1.2 Dégradation directe par la lumière ultraviolette
La lumière UV à elle seule peut directement dégrader les polluants organiques, mais son mécanisme et son efficacité diffèrent fondamentalement de la photocatalyse :
• Dégradation UV conventionnelle (UV 254 nm) : clive uniquement les liaisons chimiques spécifiques (par exemple, les liaisons C–X) via un clivage homolytique. Cette méthode dégrade simplement les matières organiques présentant des structures particulières avec une efficacité limitée et est principalement utilisée pour la désinfection et la stérilisation.
• Dégradation UV sous vide (VUV, 185 nm) : les longueurs d'onde plus courtes transportent une énergie plus élevée, capables de rompre de manière homolytique la plupart des liaisons chimiques et même de décomposer les molécules d'eau dans le milieu. Néanmoins, le VUV présente une profondeur de pénétration extrêmement faible dans l'eau : la zone annulaire irradiée dans un réacteur en boucle n'a qu'une épaisseur d'environ 70 micromètres. L'oxygène dissous au sein de cette fine couche est rapidement consommé et un apport insuffisant en oxygène peut à l'inverse déclencher des réactions de polymérisation. Ainsi, la dégradation des VUV est actuellement limitée à la recherche sur la purification de l’eau contenant des matières organiques à relativement faible concentration.
Dégradation UV directe vs dégradation photocatalytique
• Dégradation directe : faible efficacité, haute sélectivité, plage d'application étroite
• Dégradation photocatalytique : minéralisation non sélective complète via la génération de radicaux hydroxyles (·OH), haute efficacité, large spectre d'application
II. Principes fondamentaux des réactions photocatalytiques
2.1 Classification des réactions photocatalytiques
Les réactions photocatalytiques sont divisées en deux catégories en fonction de l'état existant des catalyseurs :
1. Photocatalyse homogène : les catalyseurs existent sous forme dissoute dans le système réactionnel.
2. Photocatalyse hétérogène : Les catalyseurs restent solides dans le système réactionnel.
Dans le domaine du traitement environnemental de l’eau, la photocatalyse hétérogène utilisant des catalyseurs solides au TiO₂ domine l’industrie.
2.2 Historique du développement
Le développement de la technologie de photocatalyse TiO₂ peut être résumé en trois étapes marquantes :
1. 1972 : Les scientifiques japonais Fujishima et Honda publient un article dans Nature, réalisant pour la première fois la séparation de l'eau pour la production d'hydrogène en utilisant le TiO₂ comme photocatalyseur.
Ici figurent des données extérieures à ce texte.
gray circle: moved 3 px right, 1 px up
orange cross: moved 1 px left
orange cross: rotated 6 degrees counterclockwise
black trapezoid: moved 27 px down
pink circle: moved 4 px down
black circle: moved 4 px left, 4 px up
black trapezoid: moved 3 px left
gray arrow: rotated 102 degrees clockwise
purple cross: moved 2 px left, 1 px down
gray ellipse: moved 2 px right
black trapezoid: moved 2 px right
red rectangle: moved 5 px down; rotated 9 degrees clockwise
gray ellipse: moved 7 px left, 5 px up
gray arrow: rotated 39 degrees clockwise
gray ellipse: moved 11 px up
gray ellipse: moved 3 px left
Ce travail pionnier a jeté les bases de la recherche sur la photocatalyse, connue sous le nom d'« effet Fujishima-Honda ».
2. 1977 : Frank et Bard ont appliqué pour la première fois la photocatalyse au TiO₂ au traitement des eaux usées et ont réussi à oxyder les ions cyanure (CN⁻) dans les eaux usées, marquant ainsi la transition de la technologie de photocatalyse de la recherche fondamentale aux applications pratiques.
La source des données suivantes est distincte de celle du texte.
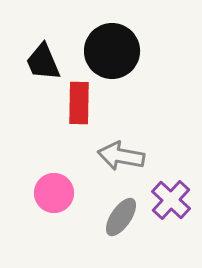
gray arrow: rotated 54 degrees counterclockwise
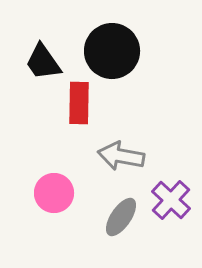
black trapezoid: rotated 12 degrees counterclockwise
3. Des années 1990 à aujourd'hui : l'introduction de la nanotechnologie et l'escalade des problèmes de pollution de l'environnement ont entraîné des progrès rapides de la photocatalyse au TiO₂ dans la dépollution. Les gouvernements du monde entier ont investi d’importantes ressources dans la recherche, ce qui a donné lieu à d’abondantes réalisations en matière de recherche.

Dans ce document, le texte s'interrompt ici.